In a new study, aged laboratory animals that ate a diet rich in the berry and grape compound pterostilbene performed better than those in a group that did not eat the enriched diet, scientists with the Agricultural Research Service (ARS) have reported. Pterostilbene reversed measurable negative effects of aging on brain function and behavioral performance.
Neuroscientist James Joseph, psychologist Barbara Shukitt-Hale and colleagues at the Jean Mayer USDA Human Nutrition Research Center on Aging at Tufts University in Boston, Mass., collaborated on the study with chemist Agnes Rimando of the ARS Natural Products Utilization Research Laboratory in Oxford, Miss. For the two-part study, the researchers wanted to determine if pterostilbene would be effective in reversing the effects of aging on mature rats.
For the first part of the study, they tested seven stilbene compounds in cell cultures and found that pterostilbene was the most effective at preventing oxidative stress. For the second part of the study, they fed aged rats one of three diets: control, or control adjusted to include either low or high concentrations of pterostilbene. The results indicated that in aging rats, pterostilbene was effective in reversing cognitive decline and that improved working memory was linked to pterostilbene levels in the hippocampus region of the brain.

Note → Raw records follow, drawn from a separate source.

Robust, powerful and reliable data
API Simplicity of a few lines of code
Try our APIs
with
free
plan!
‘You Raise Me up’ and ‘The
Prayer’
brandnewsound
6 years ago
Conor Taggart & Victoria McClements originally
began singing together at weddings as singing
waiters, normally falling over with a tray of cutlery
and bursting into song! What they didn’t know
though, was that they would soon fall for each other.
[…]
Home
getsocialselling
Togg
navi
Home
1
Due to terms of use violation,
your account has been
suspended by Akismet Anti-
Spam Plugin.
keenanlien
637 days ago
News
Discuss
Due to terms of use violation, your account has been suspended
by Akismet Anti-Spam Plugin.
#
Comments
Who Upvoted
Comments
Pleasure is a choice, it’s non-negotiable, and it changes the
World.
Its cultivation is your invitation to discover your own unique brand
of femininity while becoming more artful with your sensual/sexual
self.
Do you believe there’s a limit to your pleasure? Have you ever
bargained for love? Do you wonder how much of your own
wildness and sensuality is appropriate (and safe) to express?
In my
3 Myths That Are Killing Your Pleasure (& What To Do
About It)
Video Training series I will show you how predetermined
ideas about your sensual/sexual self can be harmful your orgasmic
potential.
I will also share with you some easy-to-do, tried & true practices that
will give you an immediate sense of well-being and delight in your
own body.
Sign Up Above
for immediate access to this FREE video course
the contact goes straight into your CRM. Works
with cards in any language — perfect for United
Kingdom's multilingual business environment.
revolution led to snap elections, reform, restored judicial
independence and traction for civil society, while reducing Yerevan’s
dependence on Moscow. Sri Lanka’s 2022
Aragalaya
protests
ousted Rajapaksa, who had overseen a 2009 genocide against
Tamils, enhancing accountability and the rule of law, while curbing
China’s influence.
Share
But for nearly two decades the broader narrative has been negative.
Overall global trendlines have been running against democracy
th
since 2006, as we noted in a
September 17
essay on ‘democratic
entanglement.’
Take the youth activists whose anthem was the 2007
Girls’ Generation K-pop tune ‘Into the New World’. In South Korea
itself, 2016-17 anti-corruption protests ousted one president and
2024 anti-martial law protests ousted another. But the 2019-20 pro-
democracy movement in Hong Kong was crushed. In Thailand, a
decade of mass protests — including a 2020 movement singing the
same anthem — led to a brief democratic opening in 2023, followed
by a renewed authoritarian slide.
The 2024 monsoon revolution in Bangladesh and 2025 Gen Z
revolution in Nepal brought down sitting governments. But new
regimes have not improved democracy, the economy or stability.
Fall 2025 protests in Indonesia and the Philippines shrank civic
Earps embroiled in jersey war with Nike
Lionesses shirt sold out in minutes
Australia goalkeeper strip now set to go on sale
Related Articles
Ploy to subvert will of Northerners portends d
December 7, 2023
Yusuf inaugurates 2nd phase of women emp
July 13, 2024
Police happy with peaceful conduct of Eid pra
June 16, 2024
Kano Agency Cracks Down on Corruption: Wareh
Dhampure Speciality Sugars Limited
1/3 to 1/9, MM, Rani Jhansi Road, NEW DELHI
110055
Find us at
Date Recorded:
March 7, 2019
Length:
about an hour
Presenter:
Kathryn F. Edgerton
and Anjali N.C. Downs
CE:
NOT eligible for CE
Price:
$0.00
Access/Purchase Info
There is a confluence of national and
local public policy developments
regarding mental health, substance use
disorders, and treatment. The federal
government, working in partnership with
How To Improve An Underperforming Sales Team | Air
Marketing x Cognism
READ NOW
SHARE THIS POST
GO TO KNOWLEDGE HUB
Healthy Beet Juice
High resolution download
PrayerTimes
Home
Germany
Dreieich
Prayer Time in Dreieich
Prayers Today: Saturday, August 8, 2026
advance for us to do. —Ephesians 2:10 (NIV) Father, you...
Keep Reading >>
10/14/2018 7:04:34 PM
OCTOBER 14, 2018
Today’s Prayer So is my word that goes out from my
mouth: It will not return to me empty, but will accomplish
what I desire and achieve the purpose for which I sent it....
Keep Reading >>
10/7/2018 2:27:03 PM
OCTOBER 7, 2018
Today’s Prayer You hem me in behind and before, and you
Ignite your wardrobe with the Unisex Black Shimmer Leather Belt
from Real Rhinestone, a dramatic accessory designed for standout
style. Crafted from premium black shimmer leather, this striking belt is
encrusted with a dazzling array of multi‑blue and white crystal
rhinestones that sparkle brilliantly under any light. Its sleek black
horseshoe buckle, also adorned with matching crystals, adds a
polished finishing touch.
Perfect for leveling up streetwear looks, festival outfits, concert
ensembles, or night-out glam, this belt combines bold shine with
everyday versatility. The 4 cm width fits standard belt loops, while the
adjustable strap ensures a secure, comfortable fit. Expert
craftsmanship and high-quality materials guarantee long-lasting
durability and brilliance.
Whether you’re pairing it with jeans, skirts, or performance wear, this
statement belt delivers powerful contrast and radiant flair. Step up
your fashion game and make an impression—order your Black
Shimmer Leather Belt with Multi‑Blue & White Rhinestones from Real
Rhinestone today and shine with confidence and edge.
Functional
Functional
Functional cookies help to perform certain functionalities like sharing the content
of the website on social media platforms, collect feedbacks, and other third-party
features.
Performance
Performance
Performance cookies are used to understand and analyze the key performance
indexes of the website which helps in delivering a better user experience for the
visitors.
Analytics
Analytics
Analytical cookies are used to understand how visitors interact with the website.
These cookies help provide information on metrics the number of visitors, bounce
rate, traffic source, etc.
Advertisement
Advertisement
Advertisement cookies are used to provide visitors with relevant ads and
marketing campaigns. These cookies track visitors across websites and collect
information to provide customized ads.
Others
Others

The study results are the latest in a series of ARS cell culture and animal model studies published in the last decade that shed light on relationships between various dietary components and brain function while aging. The authors noted that there are additional berry compounds showing similar
potential, which they continue to investigate in animal and cell models. The researchers followed protocols approved by the Frederick, Md.- based Association for Assessment and Accreditation of Laboratory Animal Care International and a Boston, Mass.-based Internal Animal Care Review Committee.
The study was published recently in the Journal of Agricultural and Food Chemistry.